↓↓↓
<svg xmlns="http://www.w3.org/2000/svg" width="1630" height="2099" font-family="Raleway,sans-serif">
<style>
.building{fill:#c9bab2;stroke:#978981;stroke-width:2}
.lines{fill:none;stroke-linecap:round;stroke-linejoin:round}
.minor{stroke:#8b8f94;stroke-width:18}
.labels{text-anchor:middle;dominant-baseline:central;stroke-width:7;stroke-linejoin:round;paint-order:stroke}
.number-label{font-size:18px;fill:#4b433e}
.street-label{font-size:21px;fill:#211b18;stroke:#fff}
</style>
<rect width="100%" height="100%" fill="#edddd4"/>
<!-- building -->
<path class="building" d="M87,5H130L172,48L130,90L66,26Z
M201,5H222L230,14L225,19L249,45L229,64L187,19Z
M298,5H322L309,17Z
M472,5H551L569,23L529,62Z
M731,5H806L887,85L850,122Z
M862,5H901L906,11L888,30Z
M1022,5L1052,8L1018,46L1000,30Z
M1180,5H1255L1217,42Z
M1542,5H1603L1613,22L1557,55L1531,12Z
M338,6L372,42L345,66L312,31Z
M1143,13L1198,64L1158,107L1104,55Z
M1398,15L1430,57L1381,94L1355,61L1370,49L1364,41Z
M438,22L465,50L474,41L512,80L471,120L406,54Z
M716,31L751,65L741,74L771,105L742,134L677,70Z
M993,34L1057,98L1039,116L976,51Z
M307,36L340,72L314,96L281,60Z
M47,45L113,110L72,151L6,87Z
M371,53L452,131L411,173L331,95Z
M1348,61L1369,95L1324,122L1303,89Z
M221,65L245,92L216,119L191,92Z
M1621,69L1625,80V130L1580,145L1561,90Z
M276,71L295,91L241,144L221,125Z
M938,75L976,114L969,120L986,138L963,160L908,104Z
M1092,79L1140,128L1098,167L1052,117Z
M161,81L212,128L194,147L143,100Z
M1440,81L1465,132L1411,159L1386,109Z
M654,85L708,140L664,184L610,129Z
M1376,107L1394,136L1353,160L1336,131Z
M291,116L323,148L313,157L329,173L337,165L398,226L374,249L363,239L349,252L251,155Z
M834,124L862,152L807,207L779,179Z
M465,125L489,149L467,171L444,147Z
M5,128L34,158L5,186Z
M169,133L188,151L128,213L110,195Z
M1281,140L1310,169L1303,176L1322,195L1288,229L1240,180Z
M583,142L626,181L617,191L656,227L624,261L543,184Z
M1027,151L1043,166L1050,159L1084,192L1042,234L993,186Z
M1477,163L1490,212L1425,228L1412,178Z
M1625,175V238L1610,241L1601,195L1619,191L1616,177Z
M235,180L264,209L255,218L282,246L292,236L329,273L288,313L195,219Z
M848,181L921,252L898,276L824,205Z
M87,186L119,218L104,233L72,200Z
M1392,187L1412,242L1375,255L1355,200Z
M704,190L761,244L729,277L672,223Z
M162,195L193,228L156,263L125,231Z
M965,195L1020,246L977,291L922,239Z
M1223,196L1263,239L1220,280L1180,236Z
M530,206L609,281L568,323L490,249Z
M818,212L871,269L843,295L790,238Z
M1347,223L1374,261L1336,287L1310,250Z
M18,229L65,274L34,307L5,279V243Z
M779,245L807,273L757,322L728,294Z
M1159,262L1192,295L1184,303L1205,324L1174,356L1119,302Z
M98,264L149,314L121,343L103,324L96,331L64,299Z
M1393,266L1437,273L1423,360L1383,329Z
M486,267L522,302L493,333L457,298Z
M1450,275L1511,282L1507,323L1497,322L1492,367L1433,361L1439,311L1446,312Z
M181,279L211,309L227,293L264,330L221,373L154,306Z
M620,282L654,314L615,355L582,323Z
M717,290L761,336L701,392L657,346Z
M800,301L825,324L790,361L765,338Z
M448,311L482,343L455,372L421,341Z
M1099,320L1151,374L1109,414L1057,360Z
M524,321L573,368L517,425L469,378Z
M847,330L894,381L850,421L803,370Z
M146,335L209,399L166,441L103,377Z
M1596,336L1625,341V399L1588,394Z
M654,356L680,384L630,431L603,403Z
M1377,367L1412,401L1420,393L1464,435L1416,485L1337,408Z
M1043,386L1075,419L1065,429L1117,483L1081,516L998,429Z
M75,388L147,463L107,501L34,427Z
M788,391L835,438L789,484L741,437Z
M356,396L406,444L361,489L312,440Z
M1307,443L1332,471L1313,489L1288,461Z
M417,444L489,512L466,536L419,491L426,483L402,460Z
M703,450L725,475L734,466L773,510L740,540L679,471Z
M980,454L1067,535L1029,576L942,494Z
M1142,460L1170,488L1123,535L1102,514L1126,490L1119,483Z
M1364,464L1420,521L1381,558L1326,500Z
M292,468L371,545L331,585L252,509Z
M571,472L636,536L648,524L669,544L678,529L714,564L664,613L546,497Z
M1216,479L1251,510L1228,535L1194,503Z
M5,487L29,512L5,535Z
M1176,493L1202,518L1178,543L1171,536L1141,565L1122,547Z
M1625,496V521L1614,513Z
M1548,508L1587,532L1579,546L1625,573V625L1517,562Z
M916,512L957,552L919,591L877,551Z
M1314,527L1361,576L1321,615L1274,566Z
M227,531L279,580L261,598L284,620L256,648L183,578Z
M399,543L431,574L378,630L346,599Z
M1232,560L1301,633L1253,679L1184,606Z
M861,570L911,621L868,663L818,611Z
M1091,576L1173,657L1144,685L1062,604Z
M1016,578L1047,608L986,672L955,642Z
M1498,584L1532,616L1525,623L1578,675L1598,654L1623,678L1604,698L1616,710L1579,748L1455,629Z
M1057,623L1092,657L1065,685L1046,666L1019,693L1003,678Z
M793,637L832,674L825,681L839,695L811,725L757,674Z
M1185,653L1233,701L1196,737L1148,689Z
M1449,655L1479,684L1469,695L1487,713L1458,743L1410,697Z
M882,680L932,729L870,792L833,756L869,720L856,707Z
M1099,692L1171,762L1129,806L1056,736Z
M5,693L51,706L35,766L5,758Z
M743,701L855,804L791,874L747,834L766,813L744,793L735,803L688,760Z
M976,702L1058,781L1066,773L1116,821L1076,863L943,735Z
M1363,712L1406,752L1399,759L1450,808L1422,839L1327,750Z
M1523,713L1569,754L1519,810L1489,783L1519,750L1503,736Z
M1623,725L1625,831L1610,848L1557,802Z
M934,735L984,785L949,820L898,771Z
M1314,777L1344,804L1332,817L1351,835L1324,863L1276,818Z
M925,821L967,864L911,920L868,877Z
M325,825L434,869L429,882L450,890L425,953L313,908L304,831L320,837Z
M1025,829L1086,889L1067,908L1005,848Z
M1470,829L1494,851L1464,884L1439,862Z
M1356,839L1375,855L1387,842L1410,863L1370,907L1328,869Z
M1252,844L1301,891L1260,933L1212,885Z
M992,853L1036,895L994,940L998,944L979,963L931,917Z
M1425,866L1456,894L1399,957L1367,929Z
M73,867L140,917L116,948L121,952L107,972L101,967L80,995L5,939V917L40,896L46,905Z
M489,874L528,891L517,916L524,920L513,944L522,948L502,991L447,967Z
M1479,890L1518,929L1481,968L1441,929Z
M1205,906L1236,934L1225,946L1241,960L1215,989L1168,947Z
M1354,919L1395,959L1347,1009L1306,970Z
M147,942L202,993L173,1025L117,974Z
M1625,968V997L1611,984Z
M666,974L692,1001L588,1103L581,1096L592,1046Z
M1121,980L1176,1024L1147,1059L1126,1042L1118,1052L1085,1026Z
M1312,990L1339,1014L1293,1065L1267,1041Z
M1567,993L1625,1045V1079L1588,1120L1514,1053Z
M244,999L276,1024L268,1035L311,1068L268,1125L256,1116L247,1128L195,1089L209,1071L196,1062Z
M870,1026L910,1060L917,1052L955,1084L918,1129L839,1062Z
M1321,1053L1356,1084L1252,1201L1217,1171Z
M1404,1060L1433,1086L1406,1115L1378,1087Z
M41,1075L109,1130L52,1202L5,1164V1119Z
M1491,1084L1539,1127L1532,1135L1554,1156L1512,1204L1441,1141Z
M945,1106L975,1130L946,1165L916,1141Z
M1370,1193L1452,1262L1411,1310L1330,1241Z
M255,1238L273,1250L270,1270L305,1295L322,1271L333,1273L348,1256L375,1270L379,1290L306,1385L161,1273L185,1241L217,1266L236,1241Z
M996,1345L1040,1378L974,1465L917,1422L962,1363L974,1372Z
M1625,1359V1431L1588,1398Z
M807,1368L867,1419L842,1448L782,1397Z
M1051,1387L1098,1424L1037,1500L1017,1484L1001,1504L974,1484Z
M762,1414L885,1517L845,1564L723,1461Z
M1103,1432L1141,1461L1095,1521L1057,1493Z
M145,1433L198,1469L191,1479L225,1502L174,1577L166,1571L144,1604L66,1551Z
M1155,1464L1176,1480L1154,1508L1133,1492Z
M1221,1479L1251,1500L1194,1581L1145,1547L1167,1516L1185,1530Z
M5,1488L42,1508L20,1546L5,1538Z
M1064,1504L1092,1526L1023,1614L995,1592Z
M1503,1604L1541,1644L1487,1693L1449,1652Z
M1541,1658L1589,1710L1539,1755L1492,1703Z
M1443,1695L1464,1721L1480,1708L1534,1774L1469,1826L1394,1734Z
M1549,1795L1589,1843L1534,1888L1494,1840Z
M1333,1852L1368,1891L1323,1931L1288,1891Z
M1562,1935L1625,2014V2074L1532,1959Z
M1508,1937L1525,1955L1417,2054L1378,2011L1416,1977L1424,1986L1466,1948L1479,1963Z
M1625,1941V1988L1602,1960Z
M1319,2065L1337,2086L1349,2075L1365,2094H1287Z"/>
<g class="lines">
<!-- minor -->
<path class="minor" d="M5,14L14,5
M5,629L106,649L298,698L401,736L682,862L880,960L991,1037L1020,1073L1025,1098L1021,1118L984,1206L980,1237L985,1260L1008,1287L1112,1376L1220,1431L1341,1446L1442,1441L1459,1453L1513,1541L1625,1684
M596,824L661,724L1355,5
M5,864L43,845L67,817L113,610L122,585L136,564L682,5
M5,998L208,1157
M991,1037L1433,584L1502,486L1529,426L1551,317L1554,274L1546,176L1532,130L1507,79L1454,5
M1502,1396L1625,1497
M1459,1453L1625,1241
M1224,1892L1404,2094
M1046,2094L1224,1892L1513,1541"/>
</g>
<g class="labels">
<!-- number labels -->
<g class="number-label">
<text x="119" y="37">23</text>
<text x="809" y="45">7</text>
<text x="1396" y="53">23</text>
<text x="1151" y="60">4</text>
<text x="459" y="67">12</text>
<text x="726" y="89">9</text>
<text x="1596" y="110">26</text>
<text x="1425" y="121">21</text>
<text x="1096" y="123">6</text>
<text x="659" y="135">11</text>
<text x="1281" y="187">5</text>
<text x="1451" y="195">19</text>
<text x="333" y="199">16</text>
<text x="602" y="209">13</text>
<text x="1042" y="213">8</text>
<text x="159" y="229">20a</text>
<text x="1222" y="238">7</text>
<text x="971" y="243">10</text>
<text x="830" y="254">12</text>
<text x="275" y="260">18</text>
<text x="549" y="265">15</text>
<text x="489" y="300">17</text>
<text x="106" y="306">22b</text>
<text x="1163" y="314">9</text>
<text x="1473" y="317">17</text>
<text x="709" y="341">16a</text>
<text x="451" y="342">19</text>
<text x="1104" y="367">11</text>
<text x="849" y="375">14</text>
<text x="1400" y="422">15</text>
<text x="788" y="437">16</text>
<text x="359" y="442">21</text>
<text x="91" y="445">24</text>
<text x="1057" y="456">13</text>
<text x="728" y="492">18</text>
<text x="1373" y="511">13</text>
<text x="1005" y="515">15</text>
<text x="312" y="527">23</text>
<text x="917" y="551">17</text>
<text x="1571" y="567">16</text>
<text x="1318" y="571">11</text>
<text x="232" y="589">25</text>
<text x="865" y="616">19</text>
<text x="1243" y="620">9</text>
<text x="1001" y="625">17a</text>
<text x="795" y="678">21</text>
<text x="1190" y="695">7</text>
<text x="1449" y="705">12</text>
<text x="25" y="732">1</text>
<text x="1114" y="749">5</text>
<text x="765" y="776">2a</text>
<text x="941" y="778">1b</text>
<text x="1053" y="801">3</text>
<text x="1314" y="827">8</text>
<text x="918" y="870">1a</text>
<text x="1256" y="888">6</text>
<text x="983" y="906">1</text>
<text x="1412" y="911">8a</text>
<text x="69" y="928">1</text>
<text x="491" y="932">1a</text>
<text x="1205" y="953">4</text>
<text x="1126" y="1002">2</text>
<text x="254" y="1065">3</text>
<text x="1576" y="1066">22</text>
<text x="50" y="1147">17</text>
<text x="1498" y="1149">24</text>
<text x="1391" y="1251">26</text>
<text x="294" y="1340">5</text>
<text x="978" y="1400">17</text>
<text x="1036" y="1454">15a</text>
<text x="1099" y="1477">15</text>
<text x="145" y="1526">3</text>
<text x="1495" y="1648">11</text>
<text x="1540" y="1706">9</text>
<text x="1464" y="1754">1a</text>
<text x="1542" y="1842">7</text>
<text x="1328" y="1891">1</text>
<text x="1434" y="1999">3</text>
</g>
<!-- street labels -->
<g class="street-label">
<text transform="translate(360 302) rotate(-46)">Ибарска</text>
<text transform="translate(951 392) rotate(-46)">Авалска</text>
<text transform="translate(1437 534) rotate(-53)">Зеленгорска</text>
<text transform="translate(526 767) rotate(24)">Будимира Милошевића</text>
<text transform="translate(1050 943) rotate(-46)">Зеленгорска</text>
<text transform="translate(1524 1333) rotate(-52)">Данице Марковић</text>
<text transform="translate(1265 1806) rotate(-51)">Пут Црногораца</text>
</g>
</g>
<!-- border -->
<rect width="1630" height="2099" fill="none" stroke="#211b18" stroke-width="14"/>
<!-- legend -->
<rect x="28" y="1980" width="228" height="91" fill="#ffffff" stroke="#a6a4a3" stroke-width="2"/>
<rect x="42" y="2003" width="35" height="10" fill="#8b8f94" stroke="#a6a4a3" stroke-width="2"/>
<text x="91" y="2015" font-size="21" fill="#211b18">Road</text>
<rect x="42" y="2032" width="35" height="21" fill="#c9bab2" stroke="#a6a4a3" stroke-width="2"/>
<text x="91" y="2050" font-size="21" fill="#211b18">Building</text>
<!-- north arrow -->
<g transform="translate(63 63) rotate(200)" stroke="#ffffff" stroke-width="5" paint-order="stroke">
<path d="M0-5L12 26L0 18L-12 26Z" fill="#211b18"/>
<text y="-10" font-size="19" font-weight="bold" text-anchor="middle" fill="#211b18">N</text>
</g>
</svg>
↑↑↑
↓↓↓
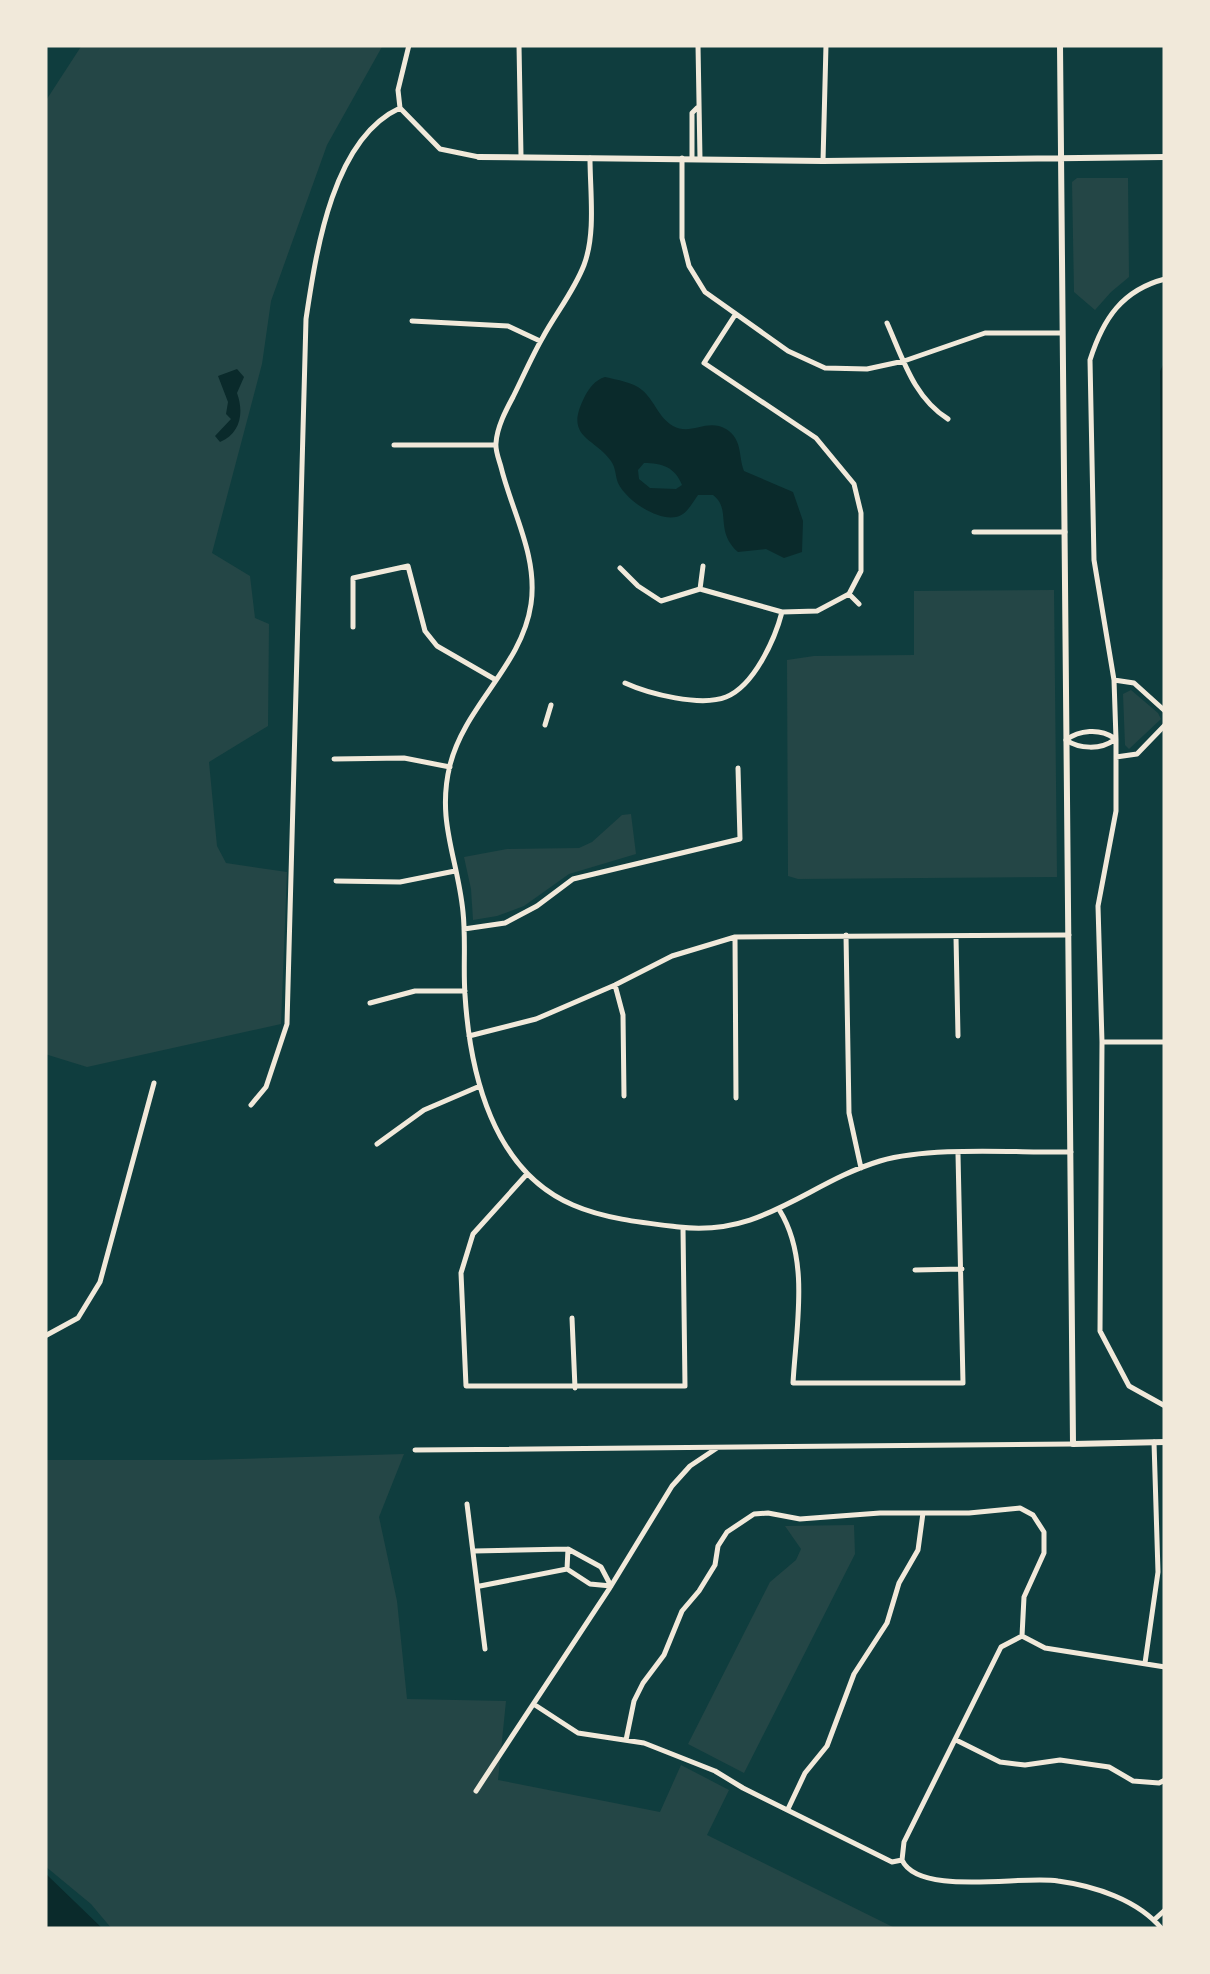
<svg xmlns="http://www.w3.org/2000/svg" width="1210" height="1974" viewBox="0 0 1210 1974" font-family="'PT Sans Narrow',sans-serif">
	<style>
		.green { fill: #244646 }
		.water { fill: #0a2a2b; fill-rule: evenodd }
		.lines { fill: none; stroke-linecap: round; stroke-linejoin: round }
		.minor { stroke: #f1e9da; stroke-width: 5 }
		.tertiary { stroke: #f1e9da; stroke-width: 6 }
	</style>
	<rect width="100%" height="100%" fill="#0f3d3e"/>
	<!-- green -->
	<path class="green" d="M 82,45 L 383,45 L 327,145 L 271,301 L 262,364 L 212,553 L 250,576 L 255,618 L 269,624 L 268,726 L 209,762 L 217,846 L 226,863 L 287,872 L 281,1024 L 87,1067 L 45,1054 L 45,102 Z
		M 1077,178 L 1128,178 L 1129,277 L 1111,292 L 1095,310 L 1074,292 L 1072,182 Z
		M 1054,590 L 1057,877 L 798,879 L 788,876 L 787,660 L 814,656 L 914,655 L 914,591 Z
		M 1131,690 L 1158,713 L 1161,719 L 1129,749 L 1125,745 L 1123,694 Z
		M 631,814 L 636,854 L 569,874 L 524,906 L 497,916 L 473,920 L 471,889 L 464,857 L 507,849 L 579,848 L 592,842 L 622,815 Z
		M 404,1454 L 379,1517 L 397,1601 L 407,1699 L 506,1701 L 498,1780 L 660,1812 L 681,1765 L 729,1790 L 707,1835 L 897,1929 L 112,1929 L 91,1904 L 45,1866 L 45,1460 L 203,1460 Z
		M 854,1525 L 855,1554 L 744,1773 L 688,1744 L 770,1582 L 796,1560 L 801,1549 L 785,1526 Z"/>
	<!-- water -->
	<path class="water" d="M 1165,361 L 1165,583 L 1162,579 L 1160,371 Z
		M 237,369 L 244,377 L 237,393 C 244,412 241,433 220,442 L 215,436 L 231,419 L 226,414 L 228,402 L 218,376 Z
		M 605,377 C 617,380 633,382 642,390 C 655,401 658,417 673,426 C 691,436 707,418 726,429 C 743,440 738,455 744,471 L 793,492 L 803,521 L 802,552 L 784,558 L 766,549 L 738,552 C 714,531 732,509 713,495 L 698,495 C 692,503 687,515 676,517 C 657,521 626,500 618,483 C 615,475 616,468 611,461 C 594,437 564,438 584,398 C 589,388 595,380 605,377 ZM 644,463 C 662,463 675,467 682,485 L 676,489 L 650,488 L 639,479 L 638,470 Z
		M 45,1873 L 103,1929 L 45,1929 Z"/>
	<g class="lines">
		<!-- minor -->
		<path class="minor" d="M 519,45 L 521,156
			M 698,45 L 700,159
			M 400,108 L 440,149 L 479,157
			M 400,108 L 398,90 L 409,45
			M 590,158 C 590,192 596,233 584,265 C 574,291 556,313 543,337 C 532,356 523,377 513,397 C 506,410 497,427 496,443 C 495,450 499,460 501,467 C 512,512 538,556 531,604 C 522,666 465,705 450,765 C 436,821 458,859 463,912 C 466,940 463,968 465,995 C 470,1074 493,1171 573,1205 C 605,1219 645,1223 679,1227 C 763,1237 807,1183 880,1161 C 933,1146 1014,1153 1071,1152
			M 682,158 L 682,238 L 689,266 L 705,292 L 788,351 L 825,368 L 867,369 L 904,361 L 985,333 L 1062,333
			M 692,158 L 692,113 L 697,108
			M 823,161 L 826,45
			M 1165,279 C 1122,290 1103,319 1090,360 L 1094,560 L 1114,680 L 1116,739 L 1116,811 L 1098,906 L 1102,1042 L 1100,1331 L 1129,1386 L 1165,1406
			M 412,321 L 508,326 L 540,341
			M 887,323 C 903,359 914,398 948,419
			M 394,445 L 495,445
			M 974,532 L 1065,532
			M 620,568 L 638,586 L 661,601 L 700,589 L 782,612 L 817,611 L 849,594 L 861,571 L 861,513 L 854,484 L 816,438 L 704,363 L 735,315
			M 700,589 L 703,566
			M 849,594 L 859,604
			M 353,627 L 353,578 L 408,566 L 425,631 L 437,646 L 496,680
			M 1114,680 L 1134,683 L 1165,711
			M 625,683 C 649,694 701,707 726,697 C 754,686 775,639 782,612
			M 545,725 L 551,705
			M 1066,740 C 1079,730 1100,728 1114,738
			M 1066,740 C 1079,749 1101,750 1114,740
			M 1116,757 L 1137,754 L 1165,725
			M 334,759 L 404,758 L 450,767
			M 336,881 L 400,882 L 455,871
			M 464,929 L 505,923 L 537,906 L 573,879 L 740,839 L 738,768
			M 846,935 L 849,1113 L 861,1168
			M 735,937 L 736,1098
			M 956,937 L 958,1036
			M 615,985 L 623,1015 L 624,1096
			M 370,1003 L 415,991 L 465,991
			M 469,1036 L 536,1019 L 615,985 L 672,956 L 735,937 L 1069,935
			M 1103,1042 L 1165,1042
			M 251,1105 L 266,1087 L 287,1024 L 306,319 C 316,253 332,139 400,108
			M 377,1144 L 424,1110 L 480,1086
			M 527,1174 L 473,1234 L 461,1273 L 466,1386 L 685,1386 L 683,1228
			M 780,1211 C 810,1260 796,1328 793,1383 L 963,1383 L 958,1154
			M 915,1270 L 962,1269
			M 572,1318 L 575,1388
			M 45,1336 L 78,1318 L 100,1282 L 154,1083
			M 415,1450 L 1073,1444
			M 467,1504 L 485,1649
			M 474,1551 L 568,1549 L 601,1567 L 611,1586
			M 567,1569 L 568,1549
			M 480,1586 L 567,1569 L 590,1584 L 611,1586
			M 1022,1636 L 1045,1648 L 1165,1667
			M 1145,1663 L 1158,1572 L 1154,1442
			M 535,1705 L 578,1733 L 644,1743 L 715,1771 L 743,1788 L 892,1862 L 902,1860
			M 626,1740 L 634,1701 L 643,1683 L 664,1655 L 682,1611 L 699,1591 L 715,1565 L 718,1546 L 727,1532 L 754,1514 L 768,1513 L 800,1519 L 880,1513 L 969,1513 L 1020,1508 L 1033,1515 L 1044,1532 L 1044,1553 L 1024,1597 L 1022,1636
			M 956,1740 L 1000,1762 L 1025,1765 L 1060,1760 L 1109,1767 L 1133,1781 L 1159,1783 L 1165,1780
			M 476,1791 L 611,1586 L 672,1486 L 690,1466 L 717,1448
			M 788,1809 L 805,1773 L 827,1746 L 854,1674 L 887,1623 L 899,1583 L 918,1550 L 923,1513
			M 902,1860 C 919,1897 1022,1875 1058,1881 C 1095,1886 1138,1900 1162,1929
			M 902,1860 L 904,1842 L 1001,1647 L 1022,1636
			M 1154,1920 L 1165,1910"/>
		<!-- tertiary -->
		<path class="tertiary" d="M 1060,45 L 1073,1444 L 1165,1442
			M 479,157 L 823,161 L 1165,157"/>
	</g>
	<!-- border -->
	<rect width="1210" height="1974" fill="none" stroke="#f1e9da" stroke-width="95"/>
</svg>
↑↑↑
EXERCISE PROMPT: Copy every line in the listing above where the string "linecap" turns up.

FINISHED EXERCISE:
.lines{fill:none;stroke-linecap:round;stroke-linejoin:round}
		.lines { fill: none; stroke-linecap: round; stroke-linejoin: round }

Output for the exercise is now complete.